Tessa has built up robust operational and supply chain capabilities to successfully deliver T cell therapy treatments to a large patient pool worldwide. Together with the Company’s academic, clinical, and commercial research partners, Tessa has created a fully-integrated approach to the treatment of cancer with immunotherapy.

Our mission is to cure cancers and save lives with our innovative and widely accessible immunotherapies. We are looking for highly motivated and enthusiastic individuals who are interested to be part of our team.

Job Position
Senior Data Scientist

Reports to
Chief Scientific Officer


  • Work with stakeholders throughout the organization to identify opportunities for leveraging company data to drive business solutions.
  • Identify major data sources at Tessa Therapeutics, and then, know, collect, cleanse and aggregate all types of data needed for analysis and mining.
  • Mine and analyze data using state-of-the-art algorithms on large datasets to extract insights and discovering patterns improving our product and clinical performance.
  • Assess the effectiveness and accuracy of data sources and data gathering techniques.
  • Design and develop predictive models using machine learning algorithms to increase and optimize clinical results and other business outcomes.
  • Develop processes and tools to monitor and analyze model performance and data accuracy.
  • Design of rigorous experiments and interpret the results to draw detailed and actionable conclusions.
  • Promote continuous improvement through data mining and analytic.
  • Present findings in a clear and concise manner to senior management to influence and strengthen business decisions.

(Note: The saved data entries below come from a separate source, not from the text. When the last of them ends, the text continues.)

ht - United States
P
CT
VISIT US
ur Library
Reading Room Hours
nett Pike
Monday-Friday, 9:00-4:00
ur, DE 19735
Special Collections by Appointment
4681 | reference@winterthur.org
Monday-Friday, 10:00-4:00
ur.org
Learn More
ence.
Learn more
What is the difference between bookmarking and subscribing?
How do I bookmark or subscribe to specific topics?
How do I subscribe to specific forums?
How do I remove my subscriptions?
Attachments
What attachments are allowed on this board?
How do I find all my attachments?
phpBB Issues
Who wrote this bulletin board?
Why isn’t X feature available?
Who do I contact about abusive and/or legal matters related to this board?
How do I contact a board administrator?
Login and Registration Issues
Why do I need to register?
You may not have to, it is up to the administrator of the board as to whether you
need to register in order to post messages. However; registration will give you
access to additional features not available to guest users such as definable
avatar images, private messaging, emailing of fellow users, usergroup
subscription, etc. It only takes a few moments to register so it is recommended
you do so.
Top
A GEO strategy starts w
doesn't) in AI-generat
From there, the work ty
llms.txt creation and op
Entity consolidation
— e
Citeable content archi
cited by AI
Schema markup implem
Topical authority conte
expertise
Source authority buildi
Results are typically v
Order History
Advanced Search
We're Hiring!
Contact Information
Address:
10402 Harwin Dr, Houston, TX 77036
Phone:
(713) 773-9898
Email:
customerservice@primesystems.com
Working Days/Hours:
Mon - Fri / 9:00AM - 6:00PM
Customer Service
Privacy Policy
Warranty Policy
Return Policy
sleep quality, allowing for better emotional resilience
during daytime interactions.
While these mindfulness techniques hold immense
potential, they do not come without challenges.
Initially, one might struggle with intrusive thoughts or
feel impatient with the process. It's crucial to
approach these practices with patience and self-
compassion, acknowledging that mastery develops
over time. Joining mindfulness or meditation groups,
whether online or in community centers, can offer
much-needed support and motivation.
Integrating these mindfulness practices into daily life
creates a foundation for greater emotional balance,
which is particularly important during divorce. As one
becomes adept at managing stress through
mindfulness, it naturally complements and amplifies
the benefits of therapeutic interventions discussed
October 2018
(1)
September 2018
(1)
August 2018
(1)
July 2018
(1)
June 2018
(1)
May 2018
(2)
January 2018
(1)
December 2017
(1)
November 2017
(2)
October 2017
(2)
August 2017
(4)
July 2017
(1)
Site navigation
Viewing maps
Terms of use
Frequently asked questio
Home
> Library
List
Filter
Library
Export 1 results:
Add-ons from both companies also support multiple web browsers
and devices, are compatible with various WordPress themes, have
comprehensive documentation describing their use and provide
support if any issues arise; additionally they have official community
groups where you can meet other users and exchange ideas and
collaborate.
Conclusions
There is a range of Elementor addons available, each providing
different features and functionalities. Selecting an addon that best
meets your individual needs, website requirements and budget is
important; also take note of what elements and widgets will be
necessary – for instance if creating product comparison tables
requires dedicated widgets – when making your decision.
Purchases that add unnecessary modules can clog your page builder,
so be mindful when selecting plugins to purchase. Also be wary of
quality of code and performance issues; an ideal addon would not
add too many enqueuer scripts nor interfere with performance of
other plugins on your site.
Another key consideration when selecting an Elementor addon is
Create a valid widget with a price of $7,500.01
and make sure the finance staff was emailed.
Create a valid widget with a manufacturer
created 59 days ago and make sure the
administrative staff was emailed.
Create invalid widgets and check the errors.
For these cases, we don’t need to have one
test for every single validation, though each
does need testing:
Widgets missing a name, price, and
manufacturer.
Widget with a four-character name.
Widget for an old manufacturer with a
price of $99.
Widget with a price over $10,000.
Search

Requirements Qualifications

  • BS or MS or PHD. in Computer Science/Engineering
  • >3 years of experience in Machine Learning Model Development or Neural Networks Model Development or 2 Years with Ph. D Background.
  • >4 years of experience on collecting, developing, analyzing, manipulating, and drawing insights from data. Also, demonstrated achievements in the fields of data science.
  • Experience with applied statistics skills, such as distributions, statistical testing, hypotheses validation, regression, etc.
  • Experience in developing models on Machine Learning and Neural Networks.
  • Experience in cloud native containers like Dockers and Kubernetes is highly desired.
  • Experience with a broad range of modeling techniques both supervised (knn, svm, trees and ensemble methods, deep learning, etc) and unsupervised methods (kmeans, hierarchical clustering, dbscan, etc)
  • Having experience in developing effective models in applications such as anomaly detection or fraud detection.
  • Experience with feature selection and reduction algorithms.
  • Practical knowledge and experience of Python/Spark Scala, specifically data science packages such as numpy, pandas, scipy, scikit-learn, NLTK, tensorflow, etc.
  • Demonstrated experience working with large, complex datasets using scalable tools related to machine learning and big data.
  • Strong ability to write complex, efficient, and eloquent SQL queries to extract data.
  • Experience with cloud computing, preferably in Google Cloud Platform.
  • Experience with Hadoop technologies.
  • Experience with RDMS, Kafka, NoSQL and Spark tools.
  • Eagerness to learn and exploration.
  • Interest to work in research environment is preferred.